The iPhone maker is slated to launch four models in its 5G lineup with three different screen sizes and faces delays of between four weeks and two months for mass production of those, the Nikkei said.

Apple assembles most of its iPhones in China, but the design team and other features are located at its Cupertino, California headquarters. During the height of the coronavirus pandemic in China earlier this year, factories assembling Apple iPhones were closed. Since then they have reopened.

But in March, California enacted a “shelter-in-place” order that affected Apple staff. Some of Apple’s employees returned to the company’s headquarters in June to try to launch the iPhone on time, the news release reported.

Sources told Nikkei Asian Review that Apple was less likely to postpone the launch of the iPhone 5Gs until 2021. The publication reported that that had been the worst case scenario it faced three months ago.

Apple generally announces its new iPhones in September. The Nikkei said the reported delays on where the company would normally be in development for that timeline.

A source told Nikkei that part of the final iPhone assembly could be delayed until early October and that there may be more delays.

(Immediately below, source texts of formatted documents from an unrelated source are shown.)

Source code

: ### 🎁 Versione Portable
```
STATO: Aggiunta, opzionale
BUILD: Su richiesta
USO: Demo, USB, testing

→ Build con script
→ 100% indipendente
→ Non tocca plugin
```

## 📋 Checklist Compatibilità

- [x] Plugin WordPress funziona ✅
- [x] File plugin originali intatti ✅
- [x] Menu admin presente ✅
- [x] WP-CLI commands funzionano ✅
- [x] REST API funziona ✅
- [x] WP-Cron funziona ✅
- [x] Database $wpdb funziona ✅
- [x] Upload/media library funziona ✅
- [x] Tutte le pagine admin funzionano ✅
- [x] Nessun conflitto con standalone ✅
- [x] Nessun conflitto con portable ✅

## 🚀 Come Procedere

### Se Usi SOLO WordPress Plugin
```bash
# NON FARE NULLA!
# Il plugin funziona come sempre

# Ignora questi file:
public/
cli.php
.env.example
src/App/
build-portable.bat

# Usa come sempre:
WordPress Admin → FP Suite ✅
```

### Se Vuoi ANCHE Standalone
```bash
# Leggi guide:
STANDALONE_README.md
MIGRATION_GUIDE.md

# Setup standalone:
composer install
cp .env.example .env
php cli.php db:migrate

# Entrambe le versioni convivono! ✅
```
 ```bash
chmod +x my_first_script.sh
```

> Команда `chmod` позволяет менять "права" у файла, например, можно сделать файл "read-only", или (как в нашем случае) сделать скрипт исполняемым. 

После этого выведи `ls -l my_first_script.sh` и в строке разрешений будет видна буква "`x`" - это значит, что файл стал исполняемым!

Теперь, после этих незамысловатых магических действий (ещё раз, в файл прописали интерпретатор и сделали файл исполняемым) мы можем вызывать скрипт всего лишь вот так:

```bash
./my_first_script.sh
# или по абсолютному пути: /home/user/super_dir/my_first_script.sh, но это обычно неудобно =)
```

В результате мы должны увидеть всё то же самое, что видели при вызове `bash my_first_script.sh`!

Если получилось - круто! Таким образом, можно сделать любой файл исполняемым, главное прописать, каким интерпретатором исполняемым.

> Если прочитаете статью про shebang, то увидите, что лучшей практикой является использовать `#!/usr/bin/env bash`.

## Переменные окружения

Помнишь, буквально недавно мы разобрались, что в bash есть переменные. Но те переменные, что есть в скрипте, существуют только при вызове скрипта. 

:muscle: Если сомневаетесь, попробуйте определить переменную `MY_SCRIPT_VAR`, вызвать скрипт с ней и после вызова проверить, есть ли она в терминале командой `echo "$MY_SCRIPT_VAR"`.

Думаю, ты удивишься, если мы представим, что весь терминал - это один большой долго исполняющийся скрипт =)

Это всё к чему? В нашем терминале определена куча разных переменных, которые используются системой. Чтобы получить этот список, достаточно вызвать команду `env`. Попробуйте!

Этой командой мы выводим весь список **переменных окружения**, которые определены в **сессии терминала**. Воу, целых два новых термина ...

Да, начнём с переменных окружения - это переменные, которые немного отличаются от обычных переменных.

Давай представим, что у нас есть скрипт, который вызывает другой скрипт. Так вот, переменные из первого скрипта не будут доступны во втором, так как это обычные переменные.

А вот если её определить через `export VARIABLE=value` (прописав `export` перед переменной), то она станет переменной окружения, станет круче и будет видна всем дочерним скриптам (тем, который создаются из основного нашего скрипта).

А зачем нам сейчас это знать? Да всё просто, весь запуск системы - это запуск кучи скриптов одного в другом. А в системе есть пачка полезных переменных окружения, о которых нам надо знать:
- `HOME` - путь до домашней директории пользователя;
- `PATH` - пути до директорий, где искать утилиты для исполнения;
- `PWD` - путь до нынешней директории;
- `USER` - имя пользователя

Apple’s rivals, including Samsung and Huawei, already have 5G-capable phones on the market. While next-generation networks are not as widespread, they are developing in some countries like China and South Korea very quickly. Some analysts see the launch of an iPhone 5G as a potential catalyst for Apple’s shares to rise further.

Apple has also told its suppliers to build more than 45 million units of older iPhone models, the iPhone XR, the iPhone 11 range, and the iPhone SE, to maintain their sales momentum, Nikkei reported.